Department of Anesthesiology

A Day in the Life: Intern Year Mentor Mode


Item Term
Shelby Bloomer, CA-1

Item Definition

During our intern year at BCM, categorical anesthesiology residents are introduced to anesthesia at Ben Taub on a rotation that we call “Mentor Mode.” While on this rotation, we are paired up with an upper-level anesthesia resident (either CA-1, CA-2, or CA-3) each day. The general purpose of this month is to become acquainted with the Ben Taub system (as this is where we spend the majority of our CA-1 year) and to master the basics of daily OR anesthesia! Once we start CA-1 year on July 1, we are placed into our own rooms, so the goal of this “Mentor Mode” month is to eventually feel fully comfortable determining a basic anesthetic plan, setting up the OR, drawing up medications, placing monitors, managing IV lines, documenting the case, and building basic strategies for optimizing the patient throughout the surgery. We also start to fine-tune our procedural skills like intubation, IV placement, and arterial line placement, but since these are skills that will grow with time, there is no pressure to have them completely mastered by the end of the month! I do, however, always recommend trying your best to improve mask ventilation skills as much as possible because - as many brilliant anesthesiologists have told me - if you can mask ventilate, you can keep the patient alive! 
In the world of anesthesia, the typical day actually starts the afternoon before, when we learn about our assigned case(s) for the following day. That evening, I would touch base with the resident whom I was assigned to work with on the following day to discuss the plan for our case(s), any special setup that would be needed, and the time that we should begin setting up.
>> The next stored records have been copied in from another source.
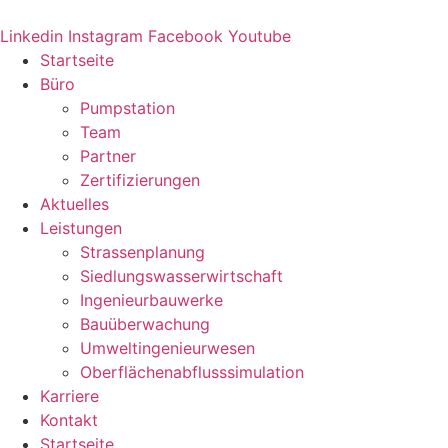
Zum
Inhalt
Linkedin
Instagram
Facebook
Youtube
springen
Startseite
Büro
Pumpstation
Team
Partner
Zertifizierungen
Aktuelles
Leistungen
Strassenplanung
Siedlungswasserwirtschaft
Ingenieurbauwerke
Bauüberwachung
Umweltingenieurwesen
Oberflächenabflusssimulation
Karriere
Kontakt
Startseite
For the typical case, it is usually fine to start setting up at 6:30, but I would arrive a little earlier than that in the beginning when I was still getting the hang of room setup. Certain types of cases, especially cardiac cases, require a more advanced setup and typically require more time, but I found that the upper-level resident usually walked me through the setup for those cases! In the morning, I would arrive and set up the operating room, always using the trusty “MSMAIDS” mnemonic that we all know and love. The upper-level resident would usually meet me in the OR, and we would walk to the pre-op area together to find the patient. After introducing ourselves to the patient, we would take a history and perform a physical exam to verify the chart review we had previously completed. We would also document the patient’s consent for anesthesia after informing them of the risks and benefits of the planned anesthetic. Some patients are familiar with anesthesia, but some may have questions or fears, so it is important to gauge their comfort level and ensure that their questions have been answered! Unless the patient already had an IV (which may happen if they arrived from an inpatient floor or the emergency department), we would place one in the pre-op area after using an injectable local anesthetic. Once the surgical team and OR were ready, we would transport our patient to the OR. Once in the room, we would induce, intubate, and monitor the patient throughout the surgery before emerging and extubating at the end of the case. The patient would then be transported to PACU for recovery.  
Throughout this entire process, Mentor Mode interns are working with an upper-level resident and an attending, which allows us to meet our future colleagues and learn high-yield tips and tricks from different people. More than anything, the rotation allows us to develop a sense of comfort in the operating room. Throughout the month, we are expected to perform more of the basic tasks completely on our own, including room setup, documentation, and airway management—though backup is always available! We begin to more clearly understand when to administer certain medications or make changes to the ventilator. It can be overwhelming at times to be learning an entirely new specialty, but the residents and attendings at BCM are so wonderful and supportive that the learning curve starts to seem less steep, and the goals start to seem more attainable. When I was on my Mentor Mode month, I found myself especially concerned about IV placement. The IV catheters at BCM were a different style than I had used in the past, and it seemed like every time I tried to place an IV, I was unsuccessful. I felt really defeated about it until one of the CA-1s (now a CA-2) offered to help me with my technique. He first reminded me that procedural skills will develop over time, but then he took me aside and let me place an IV in his own arm while teaching me every step of the way. I then requested to work with him the following day, and he helped me find patients who needed IVs so I could practice more. As a CA-1 now, I sincerely attribute my (somewhat) improved IV placement abilities to KK James. Thanks KK!! 
All in all, Mentor Mode is a genuinely enjoyable rotation during which interns are introduced to the Ben Taub OR and the basic expectations of a BCM anesthesia resident. Mentor Mode is definitely a favorite rotation amongst the intern class each year because it honestly feels like a reward! It’s our chance to take a break from learning (necessary and valuable!) information about other specialties to finally get a glimpse of the field that we have all committed the rest of our lives to. Four weeks sounds like a short time, but it’s honestly amazing how comfortable I felt by the end of the month. For any potential future BCM residents reading this, I hope to someday see you paired up with me on your Mentor Mode month!